Unfortunate, but these things happen. Good that you found the root cause.
 
Unfortunate, but these things happen. Good that you found the root cause.

Seems to have been the issue. Sent it back yesterday, so hopefully get the replacement early next week. Everything else seems to be playing ball now. The USB 3 enclosure does seem snappy enough for accessing RAW files in LR etc and happy that I have stripped all the files off my mac HDD leaving just the OS. Took a fair while to sync everything to the QNAP but now done it will be a little and often.
 
I had a colleague order six disks simultaneously from the same supplier and 3 were dead on arrival.

Worth making the effort to check the disks first - in Linux I'd run the extended SMART test with smartctl and then run badblocks which will test a formatted partition for any blocks that cannot be read. It also has a write test mode, but that will destroy any data that is on the disk.

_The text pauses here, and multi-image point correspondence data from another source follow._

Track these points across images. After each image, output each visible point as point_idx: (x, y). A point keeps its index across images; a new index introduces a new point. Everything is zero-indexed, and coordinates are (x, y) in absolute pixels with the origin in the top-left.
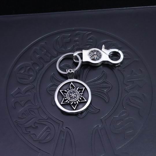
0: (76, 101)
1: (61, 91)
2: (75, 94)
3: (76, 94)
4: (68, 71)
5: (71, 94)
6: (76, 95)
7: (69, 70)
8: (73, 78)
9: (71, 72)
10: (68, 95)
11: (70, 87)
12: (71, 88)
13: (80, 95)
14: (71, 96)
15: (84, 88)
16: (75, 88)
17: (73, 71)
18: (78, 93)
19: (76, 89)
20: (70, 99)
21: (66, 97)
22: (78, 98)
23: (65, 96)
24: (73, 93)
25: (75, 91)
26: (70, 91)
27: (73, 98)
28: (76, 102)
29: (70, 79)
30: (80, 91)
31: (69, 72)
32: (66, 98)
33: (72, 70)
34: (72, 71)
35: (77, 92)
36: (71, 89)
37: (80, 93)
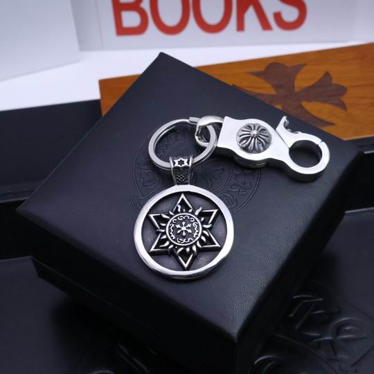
0: (191, 246)
1: (152, 216)
2: (189, 225)
3: (192, 226)
4: (174, 163)
5: (178, 226)
6: (192, 228)
7: (176, 161)
8: (187, 184)
9: (183, 165)
10: (170, 227)
11: (177, 208)
12: (179, 210)
13: (204, 229)
14: (179, 232)
15: (215, 211)
16: (190, 209)
17: (188, 162)
18: (198, 225)
19: (193, 213)
20: (175, 240)
21: (165, 233)
22: (197, 236)
23: (163, 231)
24: (184, 223)
25: (191, 217)
26: (176, 218)
27: (184, 237)
28: (191, 249)
29: (178, 184)
30: (203, 219)
31: (177, 165)
32: (164, 237)
33: (186, 161)
34: (186, 164)
35: (196, 221)
36: (179, 213)
37: (203, 223)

It's not to tricky to get your head around, if your the type of person who doesn't mind using the command line. You can run them from a live USB, e.g. Ubuntu, although you will probably need to install them first.
 
If you can afford to not have your material at "instant" access - could cloud storage be an option for you?

For me I use a simple ReadyNAS to store my material in the house as a backup. However, this is again all backed up to a cloud. (Paranoid).

The cloud is a lot slower, but if you don't need regular access - it could work. ie I back up everything to my NAS after every shoot, then back up to the cloud overnight.
It can take a while, depending on size of transfer and your connection speed - but its workable.

I'd probably consider it as a full time option for myself if I didn't have the NAS already - since its just backup and I dont use the NAS drive as a lightroom extension.